▸ **Teks Bacaan**:
- - - -

Setelah membayar uang bensin dan mengucapkan terima kasih, METRO meneruskan perjalanan menuju Dusun 3 Saranpuah, Desa Dolok Sagala, Kecamatan Dolok Masihul. Di setiap persimpangan jalan menuju desa itu, dijaga personel Brimob bersenjata laras panjang. Warga juga tampak duduk-duduk di depan rumah masing-masing

Sekitar pukul 13.00 WIB, saat sedang berbicara dengan warga, dari arah perkebunan kelapa sawit terdengar letusan senjata yang kemudian diikuti rentetan letusan senjata. Mudah ditebak, sedang terjadi kontak senjata.

Beberapa personel Brimob terlihat mengokang senjata laras panjang dan berlari menuju barisan pohon kelapa sawit. Petugas berpakaian sipil juga mengeluarkan senpi dan mencari perlindungan di pohon kelapa sawit sambil mencari arah letusan senpi. Sementara warga masuk ke rumah, meskipun ada juga yang tidak takut, bahkan turut menuju lokasi perkebunan.

- - - -

▸ **Materi yang Tersedia**:
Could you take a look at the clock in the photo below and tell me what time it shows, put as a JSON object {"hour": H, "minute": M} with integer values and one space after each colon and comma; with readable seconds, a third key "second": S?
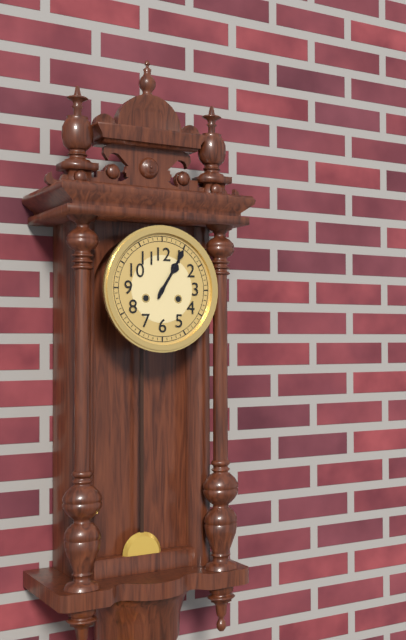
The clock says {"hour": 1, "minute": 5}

- - - -

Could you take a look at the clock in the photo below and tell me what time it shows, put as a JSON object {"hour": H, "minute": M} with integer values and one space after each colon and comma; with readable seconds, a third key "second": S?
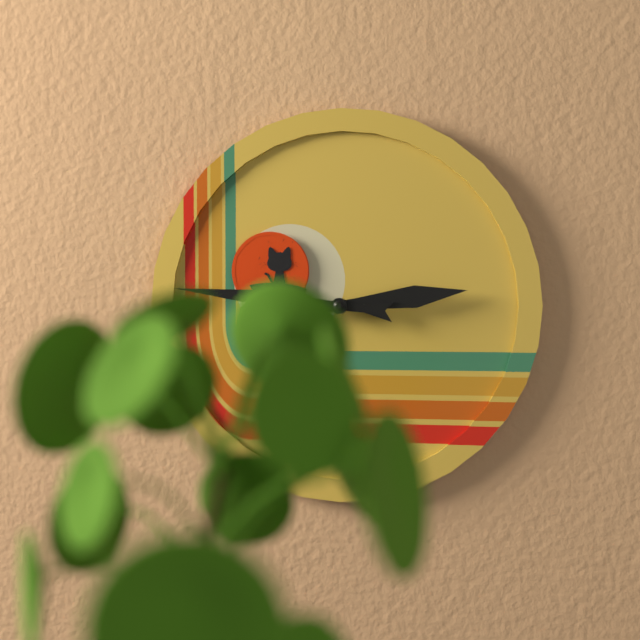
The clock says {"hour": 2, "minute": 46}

- - - -

▸ **Daftar Tugas**:
#1 Menurut teks tentang kontak senjata, sekitar pukul berapa letusan senjata terdengar dari arah perkebunan kelapa sawit?
#2 Ganti "kontak senjata" dengan "baku tembak", lalu tuliskan ulang bagian teks tentang kontak senjata yang dimulai dari "Sekitar pukul 13.00" dan berakhir pada "terjadi kontak senjata.".
#3 Tolong lanjutkan teks tentang kontak senjata itu mulai setelah kalimat terakhirnya.

▸ **Jawaban**:
#1 Sekitar pukul 13.00 WIB.

#2
Sekitar pukul 13.00 WIB, saat sedang berbicara dengan warga, dari arah perkebunan kelapa sawit terdengar letusan senjata yang kemudian diikuti rentetan letusan senjata. Mudah ditebak, sedang terjadi baku tembak.

#3
Suasana saai itu sangat mencekam. Hanya ada suara senjata yang bersahut-sahutan diikuti teriakan-teriakan petugas. Beberapa aparat menyuruh warga masuk ke rumah. Sedangkan METRO berlindung di balik pohon kelapa sawit, dan mencoba mengabadikan petugas yang sedang menembak.

Suara tembakan terdengar semakin jauh. Kemungkinan pasukan Brimob berhasil mendesak kawanan tersebut ke tengah perkebunan. METRO mengikuti polisi yang bergerak maju.
“Hati-hati, Bang, peluru nyasar,” serang polisi mengingatkan METRO. Ia berlindung sekitar tujuh meter dari METRO. Sementara kontak senjata berlangsung sekitar dua jam.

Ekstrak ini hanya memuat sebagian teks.